The structure of bones is utterly beneficial to humans. While supporting our body it gives protection against significantly high force and pressure. It is also incredibly light (high strength to weight ratio). This is exactly the kind of material that scientists and engineers look for to serve their higher goals like design rockets or armour. So naturally a scientist was bound to look to bones for inspiration sooner or later.
Dr Jens Bauer from the Karlsruhe Institute For Technology in Germany was tired of looking for already high strength to weight ratio materials and decided to use a carbon polymer composite and structure it himself.

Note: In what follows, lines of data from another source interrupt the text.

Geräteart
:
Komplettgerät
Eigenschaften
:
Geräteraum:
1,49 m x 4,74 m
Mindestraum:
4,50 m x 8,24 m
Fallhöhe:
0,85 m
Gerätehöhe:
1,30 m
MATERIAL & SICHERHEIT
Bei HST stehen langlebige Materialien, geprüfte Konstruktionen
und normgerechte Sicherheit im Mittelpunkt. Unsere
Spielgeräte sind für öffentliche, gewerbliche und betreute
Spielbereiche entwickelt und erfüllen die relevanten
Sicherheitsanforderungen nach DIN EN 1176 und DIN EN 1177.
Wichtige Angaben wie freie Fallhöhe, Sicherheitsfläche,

Artificially structured materials already exist like styrofoam which is closed cell extruded polystyrene. Dr. Bauer used a laser to cure – a process used in chemistry to strengthen and harden materials – the polymer and structure it the way bones are.
A number of different patterns were tried until one that yielded the highest strength to weight ratio was created.
This design will soon be produced by 3D printers that work at the micron level. Current 3D printers are only accurate to the 100 micron level and cannot reach a level of precision to produce a material with a fundamentally altered structure.
Alas the process is far from refined and the product far from perfect. All of the patterns tried either buckled or fractured when pressure was applied. It is only natural though that first attempts are met with failure. Thomas Edison failed innumerable times to get his bulb to work and commented that genius is 1% inspiration and 99% perspiration. We still have a long way to go.